# Probably a silly question



## wordgirl (Feb 9, 2010)

Do you sell meat rabbits alive or already butchered?


----------



## waynesgarden (Feb 9, 2010)

Only live, here. Butchered, requires inspected processing plants. (Not that I disagree with that.)

Wayne


----------



## hobbyfarmrookie (Feb 9, 2010)

There is a guy close to me who will sell them alive but for an additional $2 he will butcher them.


----------



## wordgirl (Feb 10, 2010)

Do you know which is more common/customary? For the raiser, it would make it easier to not have to kill them (well, at least, for me), but are people willing to take live rabbits and take care of butchering themselves?

As you can tell, I really know just about nothing on this subject.  Thanks for your replies!


----------



## embkm (Feb 10, 2010)

I think you really need to find out about the laws in your state.  I was told here that if I were to butcher either my rabbits or chickens, I couldnt sell it as human food unless I was liscenced and inspected.  However, I can sell them as "food animals" if the purchaser will process them themselves, or if I take them to a liscenced butcher or processor (like those that process deer for hunters).


----------



## kelsystar (Feb 11, 2010)
-- -- --
### Required actions
(1) Please list every distinct username that appears in a post header in the thread on selling meat rabbits.
(2) Write what comes next in the thread on selling meat rabbits, starting right after its final line.

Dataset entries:
-- -- --
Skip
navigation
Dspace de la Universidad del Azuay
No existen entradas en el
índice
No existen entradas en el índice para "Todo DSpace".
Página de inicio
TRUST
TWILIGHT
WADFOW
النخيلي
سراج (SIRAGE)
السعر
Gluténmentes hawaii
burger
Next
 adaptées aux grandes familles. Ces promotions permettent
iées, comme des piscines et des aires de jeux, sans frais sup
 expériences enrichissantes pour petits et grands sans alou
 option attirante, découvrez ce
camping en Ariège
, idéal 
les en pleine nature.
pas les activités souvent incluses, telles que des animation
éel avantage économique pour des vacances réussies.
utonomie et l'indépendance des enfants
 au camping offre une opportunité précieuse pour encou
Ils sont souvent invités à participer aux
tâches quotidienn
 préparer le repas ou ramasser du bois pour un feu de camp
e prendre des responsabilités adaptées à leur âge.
-- -- --
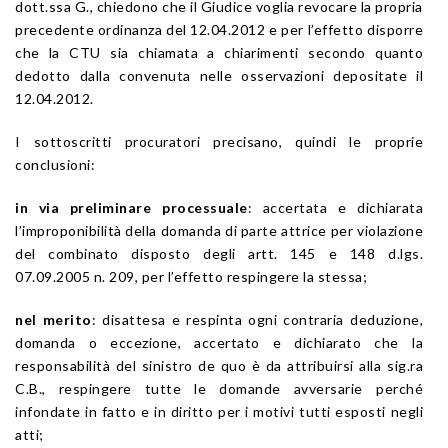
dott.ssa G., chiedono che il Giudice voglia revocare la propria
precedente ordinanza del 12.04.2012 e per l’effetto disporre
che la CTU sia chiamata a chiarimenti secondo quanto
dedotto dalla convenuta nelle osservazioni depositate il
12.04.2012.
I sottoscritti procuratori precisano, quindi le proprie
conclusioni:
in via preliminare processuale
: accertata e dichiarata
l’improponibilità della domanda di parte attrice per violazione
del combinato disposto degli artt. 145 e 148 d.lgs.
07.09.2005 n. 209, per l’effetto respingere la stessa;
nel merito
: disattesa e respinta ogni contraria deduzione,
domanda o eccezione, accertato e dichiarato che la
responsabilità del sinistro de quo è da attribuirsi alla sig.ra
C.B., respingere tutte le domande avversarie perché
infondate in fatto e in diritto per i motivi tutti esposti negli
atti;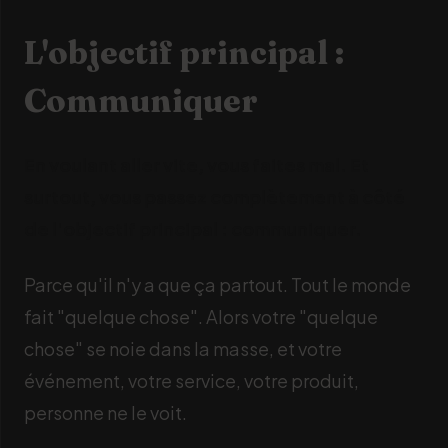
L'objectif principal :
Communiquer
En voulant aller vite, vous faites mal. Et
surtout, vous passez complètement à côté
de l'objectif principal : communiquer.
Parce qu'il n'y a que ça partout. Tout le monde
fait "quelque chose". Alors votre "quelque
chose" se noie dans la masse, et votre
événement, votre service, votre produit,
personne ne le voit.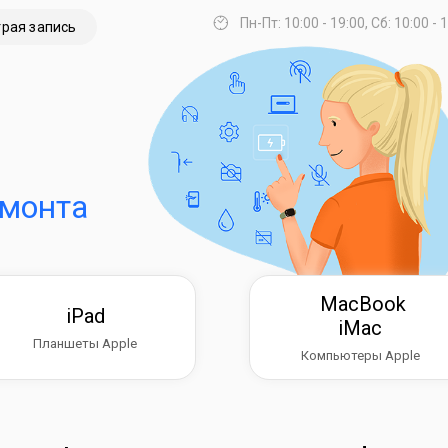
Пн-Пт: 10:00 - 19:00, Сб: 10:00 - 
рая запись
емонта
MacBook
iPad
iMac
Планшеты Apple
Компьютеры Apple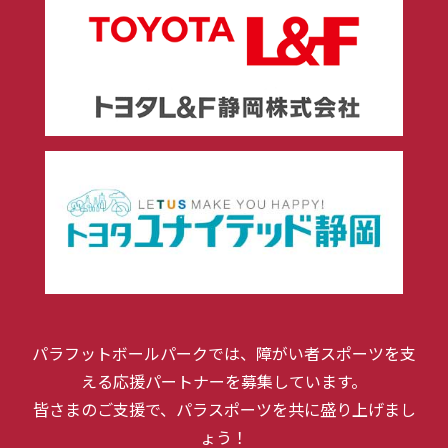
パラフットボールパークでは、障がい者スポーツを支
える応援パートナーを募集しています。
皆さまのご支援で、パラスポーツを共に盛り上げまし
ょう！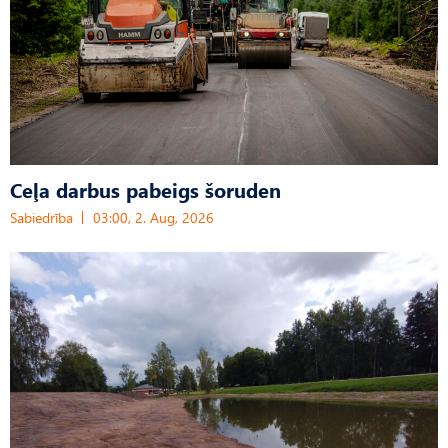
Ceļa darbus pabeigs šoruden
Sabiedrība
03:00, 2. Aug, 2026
-- -- --
### Results for the exercise
(1) wordgirl, waynesgarden, hobbyfarmrookie, embkm, kelsystar

(2)
This is a really great question and definitely subject to much debate in the backyard meat farmer's community! It's important to keep yourself on the right side of the law.

In Oregon, I can sell a rabbit live and then do the butchering for free. If I took the rabbit to a state-inspected facility (which is just about any butcher) for processing, I could sell the fryers directly to consumers, even at a farmer's market. If I wanted to sell fryers to shops or restaurants, I would have to go through a USDA-inspected slaughter house. I think this is pretty standard, but you should contact your state's Department of Agriculture. They are the ones who enforce these laws.

But yes, there are people who will buy a rabbit live and then butcher it themselves.


----------



## wordgirl (Feb 11, 2010)

Alright, I think that answers my questions. Thanks for all your help!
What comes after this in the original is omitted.